In conclusion, while researchers aim at finding out how to maintain adequate fluid balance for the prevention of platelet aggregation towards thrombosis, it is critical that they also address the need for maintaining a balance between the potential for excessive blood loss and the prevention of thrombosis. How this can be achieved through fluid resuscitation is still a challenge.

References

Anand, M., Rajagopal, K. and Rajagopal, K.R. (2003). ‘A Model Incorporating some of the Mechanical and Biochemical Factors Underlying Clot Formation and Dissolution in Flowing Blood.’ Journal of Theoretical Medicine, 5, 3-4, 183- 218.

Freedman, J. (2005). ‘Molecular Regulation of Platelet Dependent Thrombosis.’ Circulation, 112, 2725 – 2734.

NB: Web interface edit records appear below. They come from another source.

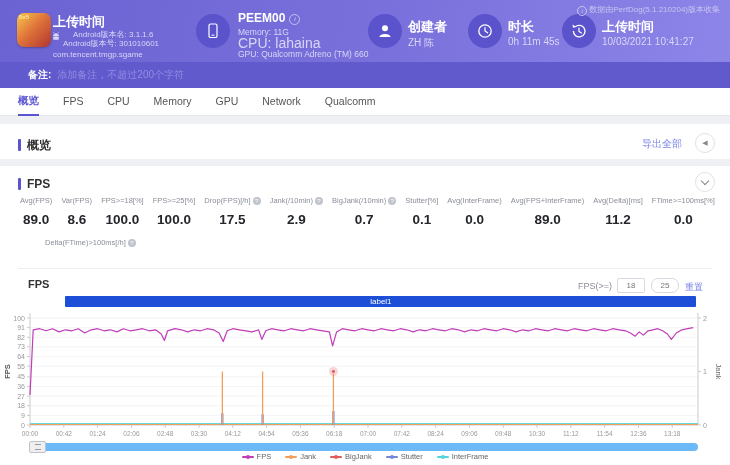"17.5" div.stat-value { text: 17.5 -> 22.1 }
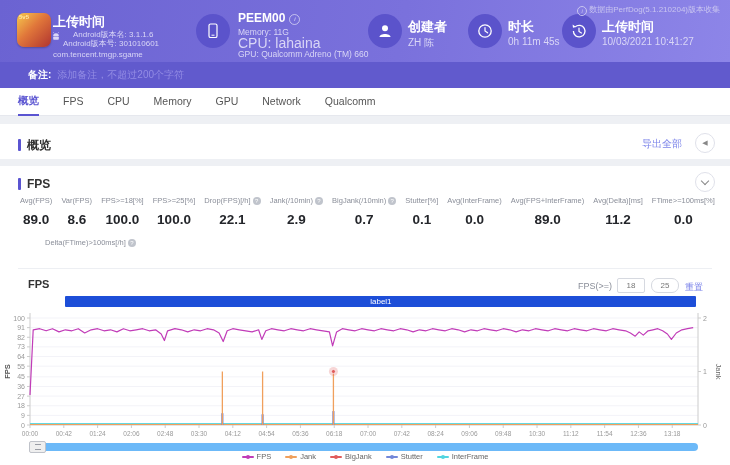"25" input.abs { left: 651px -> 624px }
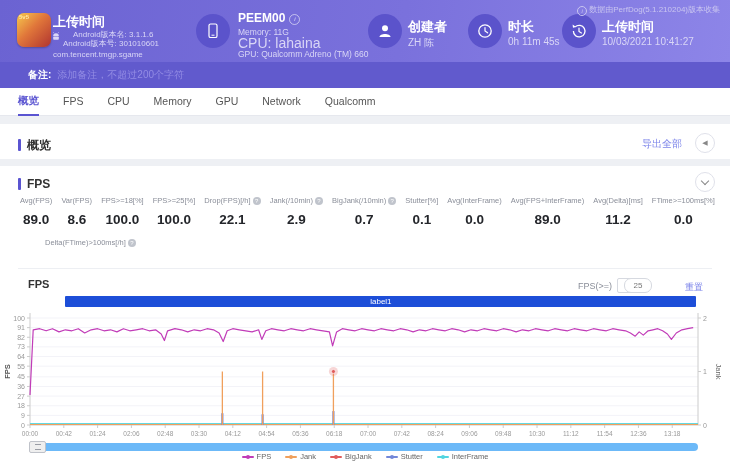"重置" div.abs { font-style: none -> italic }
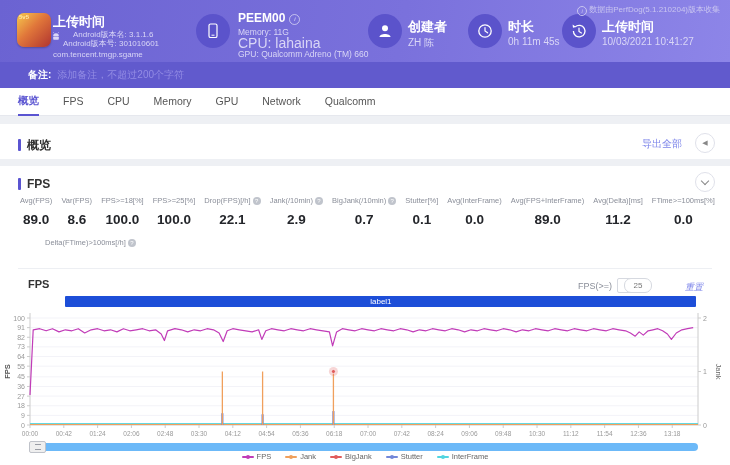"label1" div { background: #1d4ed8 -> #8b5cf6 }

Harris, P. and Kuppurao, L. (2012). ‘Ventricular Assist Devices.’ Continuing Education in Anesthesia, Critical Care and Pain, 12,3, 145-151.

Hathcock, J.J. (2006). ‘Flow Effects on Coagulation and Thrombosis.’ Arteriosclerosis, Thrombosis and Vascular Biology, 26, 1729 – 1737.

Registered Nurses Association of Ontario (2013). Assessment and Management of Pain 3rd Ed. Toronto, ON: Registered Nurses Association of Ontario.

Spahn, D., Bouillon, B., Cerny, V., Coats, T., Duranteau, J., Filipescu, D. et al. (2013). ‘Management of Bleeding and Coagulopathy following Major Trauma: An Updated European Guideline.’ Critical Care, 17, R76.

Williams, L. and Wilkins, L. (2004). Straight As in Nursing Pharmacology. Wolters Kluwer Publications

World Health Organization (2013). ‘Cardiovascular Diseases.’ WHO.